— EXERCISE DIRECTIONS —
Return every record below exactly as given.

— PROVIDED INFORMATION —
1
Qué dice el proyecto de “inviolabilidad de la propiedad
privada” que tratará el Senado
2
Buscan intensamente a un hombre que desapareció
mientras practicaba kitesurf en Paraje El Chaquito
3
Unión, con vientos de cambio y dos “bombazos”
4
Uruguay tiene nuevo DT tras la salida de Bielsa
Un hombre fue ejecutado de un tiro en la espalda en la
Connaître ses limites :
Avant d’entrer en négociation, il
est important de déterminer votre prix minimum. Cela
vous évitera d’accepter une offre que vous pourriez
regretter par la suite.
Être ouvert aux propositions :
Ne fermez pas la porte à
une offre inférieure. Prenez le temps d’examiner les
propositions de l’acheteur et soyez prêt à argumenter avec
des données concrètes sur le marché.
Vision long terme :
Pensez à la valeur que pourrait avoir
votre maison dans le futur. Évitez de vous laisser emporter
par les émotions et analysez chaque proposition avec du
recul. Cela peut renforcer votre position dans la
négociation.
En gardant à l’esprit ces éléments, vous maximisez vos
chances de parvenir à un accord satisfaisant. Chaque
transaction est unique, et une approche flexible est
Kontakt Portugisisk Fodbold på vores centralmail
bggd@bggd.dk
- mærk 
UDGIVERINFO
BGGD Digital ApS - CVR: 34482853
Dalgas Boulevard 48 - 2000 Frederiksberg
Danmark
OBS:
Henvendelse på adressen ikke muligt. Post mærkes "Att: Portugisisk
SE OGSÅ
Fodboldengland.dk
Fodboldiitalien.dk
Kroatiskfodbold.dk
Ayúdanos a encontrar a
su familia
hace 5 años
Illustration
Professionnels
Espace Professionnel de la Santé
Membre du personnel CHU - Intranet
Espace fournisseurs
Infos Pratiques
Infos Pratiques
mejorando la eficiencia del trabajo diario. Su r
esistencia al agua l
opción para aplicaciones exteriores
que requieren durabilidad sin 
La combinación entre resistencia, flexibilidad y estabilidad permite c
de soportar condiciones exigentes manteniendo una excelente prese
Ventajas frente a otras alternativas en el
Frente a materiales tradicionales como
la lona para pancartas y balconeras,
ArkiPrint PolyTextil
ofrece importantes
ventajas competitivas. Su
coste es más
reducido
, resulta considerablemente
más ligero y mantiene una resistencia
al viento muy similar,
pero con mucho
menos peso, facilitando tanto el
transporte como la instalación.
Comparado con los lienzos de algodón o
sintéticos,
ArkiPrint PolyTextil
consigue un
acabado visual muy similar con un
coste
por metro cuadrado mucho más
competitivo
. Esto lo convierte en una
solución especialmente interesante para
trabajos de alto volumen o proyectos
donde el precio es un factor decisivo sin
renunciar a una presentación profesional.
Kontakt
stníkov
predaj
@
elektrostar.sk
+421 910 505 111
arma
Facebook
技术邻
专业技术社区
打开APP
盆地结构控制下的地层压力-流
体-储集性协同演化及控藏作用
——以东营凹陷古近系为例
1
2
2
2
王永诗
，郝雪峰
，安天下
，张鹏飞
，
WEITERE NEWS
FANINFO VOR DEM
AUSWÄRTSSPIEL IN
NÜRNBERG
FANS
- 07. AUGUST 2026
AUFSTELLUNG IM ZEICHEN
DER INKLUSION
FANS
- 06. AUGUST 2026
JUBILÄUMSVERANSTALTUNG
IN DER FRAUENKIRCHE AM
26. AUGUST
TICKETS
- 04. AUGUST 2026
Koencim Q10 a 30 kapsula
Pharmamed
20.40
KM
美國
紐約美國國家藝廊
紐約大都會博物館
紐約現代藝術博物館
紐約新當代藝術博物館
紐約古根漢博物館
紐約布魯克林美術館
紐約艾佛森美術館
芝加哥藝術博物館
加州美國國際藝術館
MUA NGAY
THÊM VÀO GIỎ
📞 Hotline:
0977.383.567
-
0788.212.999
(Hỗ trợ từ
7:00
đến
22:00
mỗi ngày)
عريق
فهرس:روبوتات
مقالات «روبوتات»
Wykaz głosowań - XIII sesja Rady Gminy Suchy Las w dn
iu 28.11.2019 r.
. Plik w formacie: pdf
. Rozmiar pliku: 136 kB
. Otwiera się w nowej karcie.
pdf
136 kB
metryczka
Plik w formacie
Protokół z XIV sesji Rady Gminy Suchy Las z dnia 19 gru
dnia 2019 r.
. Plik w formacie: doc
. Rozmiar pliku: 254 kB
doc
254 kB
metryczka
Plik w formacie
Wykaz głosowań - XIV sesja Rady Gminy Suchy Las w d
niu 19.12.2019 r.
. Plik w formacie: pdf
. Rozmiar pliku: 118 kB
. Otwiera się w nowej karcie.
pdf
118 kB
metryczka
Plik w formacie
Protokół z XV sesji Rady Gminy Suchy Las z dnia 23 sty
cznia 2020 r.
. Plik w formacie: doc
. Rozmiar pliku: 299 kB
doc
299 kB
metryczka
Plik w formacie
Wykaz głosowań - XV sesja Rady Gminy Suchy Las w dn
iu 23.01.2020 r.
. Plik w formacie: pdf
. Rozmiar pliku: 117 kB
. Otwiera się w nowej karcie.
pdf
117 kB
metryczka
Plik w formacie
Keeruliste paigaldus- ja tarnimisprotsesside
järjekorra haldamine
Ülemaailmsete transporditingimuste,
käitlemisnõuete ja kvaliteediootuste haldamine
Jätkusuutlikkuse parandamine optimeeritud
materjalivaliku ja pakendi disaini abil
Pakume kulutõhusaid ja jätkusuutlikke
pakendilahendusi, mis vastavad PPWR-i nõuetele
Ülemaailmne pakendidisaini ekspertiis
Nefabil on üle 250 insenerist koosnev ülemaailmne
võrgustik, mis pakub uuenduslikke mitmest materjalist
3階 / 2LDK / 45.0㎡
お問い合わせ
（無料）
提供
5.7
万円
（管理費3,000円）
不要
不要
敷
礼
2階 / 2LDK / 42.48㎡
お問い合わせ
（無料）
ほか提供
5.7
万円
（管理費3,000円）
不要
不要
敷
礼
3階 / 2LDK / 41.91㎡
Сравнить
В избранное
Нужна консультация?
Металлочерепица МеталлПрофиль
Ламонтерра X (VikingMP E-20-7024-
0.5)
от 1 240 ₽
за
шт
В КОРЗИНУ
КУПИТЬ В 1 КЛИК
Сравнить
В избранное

— WRITTEN REPLY —
1
Qué dice el proyecto de “inviolabilidad de la propiedad
privada” que tratará el Senado
2
Buscan intensamente a un hombre que desapareció
mientras practicaba kitesurf en Paraje El Chaquito
3
Unión, con vientos de cambio y dos “bombazos”
4
Uruguay tiene nuevo DT tras la salida de Bielsa
Un hombre fue ejecutado de un tiro en la espalda en la
Connaître ses limites :
Avant d’entrer en négociation, il
est important de déterminer votre prix minimum. Cela
vous évitera d’accepter une offre que vous pourriez
regretter par la suite.
Être ouvert aux propositions :
Ne fermez pas la porte à
une offre inférieure. Prenez le temps d’examiner les
propositions de l’acheteur et soyez prêt à argumenter avec
des données concrètes sur le marché.
Vision long terme :
Pensez à la valeur que pourrait avoir
votre maison dans le futur. Évitez de vous laisser emporter
par les émotions et analysez chaque proposition avec du
recul. Cela peut renforcer votre position dans la
négociation.
En gardant à l’esprit ces éléments, vous maximisez vos
chances de parvenir à un accord satisfaisant. Chaque
transaction est unique, et une approche flexible est
Kontakt Portugisisk Fodbold på vores centralmail
bggd@bggd.dk
- mærk 
UDGIVERINFO
BGGD Digital ApS - CVR: 34482853
Dalgas Boulevard 48 - 2000 Frederiksberg
Danmark
OBS:
Henvendelse på adressen ikke muligt. Post mærkes "Att: Portugisisk
SE OGSÅ
Fodboldengland.dk
Fodboldiitalien.dk
Kroatiskfodbold.dk
Ayúdanos a encontrar a
su familia
hace 5 años
Illustration
Professionnels
Espace Professionnel de la Santé
Membre du personnel CHU - Intranet
Espace fournisseurs
Infos Pratiques
Infos Pratiques
mejorando la eficiencia del trabajo diario. Su r
esistencia al agua l
opción para aplicaciones exteriores
que requieren durabilidad sin 
La combinación entre resistencia, flexibilidad y estabilidad permite c
de soportar condiciones exigentes manteniendo una excelente prese
Ventajas frente a otras alternativas en el
Frente a materiales tradicionales como
la lona para pancartas y balconeras,
ArkiPrint PolyTextil
ofrece importantes
ventajas competitivas. Su
coste es más
reducido
, resulta considerablemente
más ligero y mantiene una resistencia
al viento muy similar,
pero con mucho
menos peso, facilitando tanto el
transporte como la instalación.
Comparado con los lienzos de algodón o
sintéticos,
ArkiPrint PolyTextil
consigue un
acabado visual muy similar con un
coste
por metro cuadrado mucho más
competitivo
. Esto lo convierte en una
solución especialmente interesante para
trabajos de alto volumen o proyectos
donde el precio es un factor decisivo sin
renunciar a una presentación profesional.
Kontakt
stníkov
predaj
@
elektrostar.sk
+421 910 505 111
arma
Facebook
技术邻
专业技术社区
打开APP
盆地结构控制下的地层压力-流
体-储集性协同演化及控藏作用
——以东营凹陷古近系为例
1
2
2
2
王永诗
，郝雪峰
，安天下
，张鹏飞
，
WEITERE NEWS
FANINFO VOR DEM
AUSWÄRTSSPIEL IN
NÜRNBERG
FANS
- 07. AUGUST 2026
AUFSTELLUNG IM ZEICHEN
DER INKLUSION
FANS
- 06. AUGUST 2026
JUBILÄUMSVERANSTALTUNG
IN DER FRAUENKIRCHE AM
26. AUGUST
TICKETS
- 04. AUGUST 2026
Koencim Q10 a 30 kapsula
Pharmamed
20.40
KM
美國
紐約美國國家藝廊
紐約大都會博物館
紐約現代藝術博物館
紐約新當代藝術博物館
紐約古根漢博物館
紐約布魯克林美術館
紐約艾佛森美術館
芝加哥藝術博物館
加州美國國際藝術館
MUA NGAY
THÊM VÀO GIỎ
📞 Hotline:
0977.383.567
-
0788.212.999
(Hỗ trợ từ
7:00
đến
22:00
mỗi ngày)
عريق
فهرس:روبوتات
مقالات «روبوتات»
Wykaz głosowań - XIII sesja Rady Gminy Suchy Las w dn
iu 28.11.2019 r.
. Plik w formacie: pdf
. Rozmiar pliku: 136 kB
. Otwiera się w nowej karcie.
pdf
136 kB
metryczka
Plik w formacie
Protokół z XIV sesji Rady Gminy Suchy Las z dnia 19 gru
dnia 2019 r.
. Plik w formacie: doc
. Rozmiar pliku: 254 kB
doc
254 kB
metryczka
Plik w formacie
Wykaz głosowań - XIV sesja Rady Gminy Suchy Las w d
niu 19.12.2019 r.
. Plik w formacie: pdf
. Rozmiar pliku: 118 kB
. Otwiera się w nowej karcie.
pdf
118 kB
metryczka
Plik w formacie
Protokół z XV sesji Rady Gminy Suchy Las z dnia 23 sty
cznia 2020 r.
. Plik w formacie: doc
. Rozmiar pliku: 299 kB
doc
299 kB
metryczka
Plik w formacie
Wykaz głosowań - XV sesja Rady Gminy Suchy Las w dn
iu 23.01.2020 r.
. Plik w formacie: pdf
. Rozmiar pliku: 117 kB
. Otwiera się w nowej karcie.
pdf
117 kB
metryczka
Plik w formacie
Keeruliste paigaldus- ja tarnimisprotsesside
järjekorra haldamine
Ülemaailmsete transporditingimuste,
käitlemisnõuete ja kvaliteediootuste haldamine
Jätkusuutlikkuse parandamine optimeeritud
materjalivaliku ja pakendi disaini abil
Pakume kulutõhusaid ja jätkusuutlikke
pakendilahendusi, mis vastavad PPWR-i nõuetele
Ülemaailmne pakendidisaini ekspertiis
Nefabil on üle 250 insenerist koosnev ülemaailmne
võrgustik, mis pakub uuenduslikke mitmest materjalist
3階 / 2LDK / 45.0㎡
お問い合わせ
（無料）
提供
5.7
万円
（管理費3,000円）
不要
不要
敷
礼
2階 / 2LDK / 42.48㎡
お問い合わせ
（無料）
ほか提供
5.7
万円
（管理費3,000円）
不要
不要
敷
礼
3階 / 2LDK / 41.91㎡
Сравнить
В избранное
Нужна консультация?
Металлочерепица МеталлПрофиль
Ламонтерра X (VikingMP E-20-7024-
0.5)
от 1 240 ₽
за
шт
В КОРЗИНУ
КУПИТЬ В 1 КЛИК
Сравнить
В избранное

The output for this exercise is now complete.